Ingrijpende btw-wijziging voor medische en paramedische zorgverleners vanaf 2022
De wijziging komt er nadat het Grondwettelijk Hof de bestaande btw-vrijstelling voor medische prestaties op een aantal punten vernietigd had. De nieuwe regeling, die vanaf 1 januari 2022 ingaat, komt hieraan tegemoet en is zowel een inperking als een uitbreiding ten opzichte van de huidige regels.
Inperking: alleen voor een therapeutisch doel
Vanaf 2022 kunnen enkel nog de medische prestaties met een therapeutisch doel van de btw vrijgesteld worden. Dit zijn de handelingen gericht op de diagnose, de behandeling en voor zoveel mogelijk de genezing of de preventie van ziekten of gezondheidsproblemen.
Onder de huidige regeling zijn alleen de esthetische ingrepen, die dan nog eens verricht worden door artsen, uitgesloten van de btw-vrijstelling. De nieuwe regeling gaat dus verder: niet alleen esthetische ingrepen, maar alle ingrepen zonder therapeutisch doel, worden voortaan geviseerd en dit ongeacht door welke zorgverlener ze worden verricht.
Wat zal er dan zoal bijkomend aan de btw onderworpen zijn?
Denk aan het bleken van tanden door een tandarts, het opstellen van een medisch deskundig rapport door een arts, sportbegeleiding door een kinesist, enz. De btw-administratie zal nog een aanschrijving publiceren waarin het begrip therapeutisch doel, onder meer aan de hand van voorbeelden, verder wordt toegelicht.
Op de niet-therapeutische prestaties zal 21% btw verschuldigd zijn. Een bijkomend gevolg is dat het btw-statuut van de betrokken zorgverlener wijzigt. Hij of zij wordt in de regel een zgn. gemengde btw-plichtige, moet een btw-nummer aanvragen en voortaan een aantal administratieve btw-formaliteiten voldoen.
Blijft de jaaromzet uit de niet-therapeutische prestaties echter beperkt tot 25.000,00 euro, dan kan de betrokken zorgverlener zich beroepen op de zgn. vrijstellingsregeling voor kleine ondernemingen. In dat geval blijven de niet-therapeutische prestaties vrij van btw en blijven ook de administratieve btw-formaliteiten in hoofde van de zorgverlener beperkt.
Uitbreiding: ook voor niet-erkende paramedische beroepsgroepen
Daarnaast zullen onder de nieuwe regels meer beroepsgroepen aanspraak kunnen maken op de btw-vrijstelling.
In de huidige btw-vrijstelling worden artsen, tandartsen, kinesitherapeuten, vroedvrouwen, verpleegkundigen en zorgkundigen bij naam genoemd. Bijkomend kunnen paramedische beroepen aanspraak maken op de btw-vrijstelling, voor zover twee voorwaarden voldaan zijn:
- de zorgverlener moet erkend en gereglementeerd zijn,
- en de handeling moet zijn opgenomen in de nomenclatuur van het RIZIV.

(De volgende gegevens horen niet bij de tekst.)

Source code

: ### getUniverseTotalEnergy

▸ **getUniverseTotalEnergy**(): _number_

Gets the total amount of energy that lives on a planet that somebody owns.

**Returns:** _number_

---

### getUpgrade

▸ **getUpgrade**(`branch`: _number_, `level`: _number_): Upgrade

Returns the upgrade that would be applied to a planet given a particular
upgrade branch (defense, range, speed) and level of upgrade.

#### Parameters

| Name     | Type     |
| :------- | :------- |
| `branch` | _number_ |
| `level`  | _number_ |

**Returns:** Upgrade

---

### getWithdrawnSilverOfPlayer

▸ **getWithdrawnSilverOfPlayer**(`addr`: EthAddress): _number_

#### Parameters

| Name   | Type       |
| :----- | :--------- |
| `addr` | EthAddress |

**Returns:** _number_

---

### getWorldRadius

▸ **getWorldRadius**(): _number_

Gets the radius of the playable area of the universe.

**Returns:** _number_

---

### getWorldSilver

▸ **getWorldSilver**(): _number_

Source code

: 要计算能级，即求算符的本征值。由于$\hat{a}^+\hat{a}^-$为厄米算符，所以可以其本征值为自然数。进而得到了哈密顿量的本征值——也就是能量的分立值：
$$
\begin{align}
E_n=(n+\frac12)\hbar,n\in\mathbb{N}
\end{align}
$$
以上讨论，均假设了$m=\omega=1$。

Onder meer de chiropractors en osteopaten vallen hierdoor uit de boot. Het zal dan ook niet verbazen dat onder meer hun beroepsverenigingen de zaak voor het Grondwettelijk Hof aanhangig hebben gemaakt. In de nieuwe btw-vrijstelling wordt de voorwaarde rond erkenning en reglementering voor de paramedische beroepsgroepen losgelaten. Voor hen staat de btw-vrijstelling voortaan open van zodra ze over de nodige kwalificaties beschikken om op een kwalitatieve manier hun medische zorgen te verlenen. Concreet betekent dit dat ze houder moeten zijn van een certificaat dat is afgeleverd door een erkende (onderwijs)instelling.
De nieuwe regelgeving voorziet ook dat diegene die de btw-vrijstelling op deze basis wil inroepen, voorafgaandelijk een melding moet doen bij de btw-administratie. De praktische formaliteiten zullen door de btw-administratie nog toegelicht worden. Dit betekent dat meer beroepsgroepen dan voorheen aanspraak zullen kunnen maken op de btw-vrijstelling. Het gaat niet alleen om chiropractors en osteopaten maar bv. ook om homeopaten en acupuncturisten.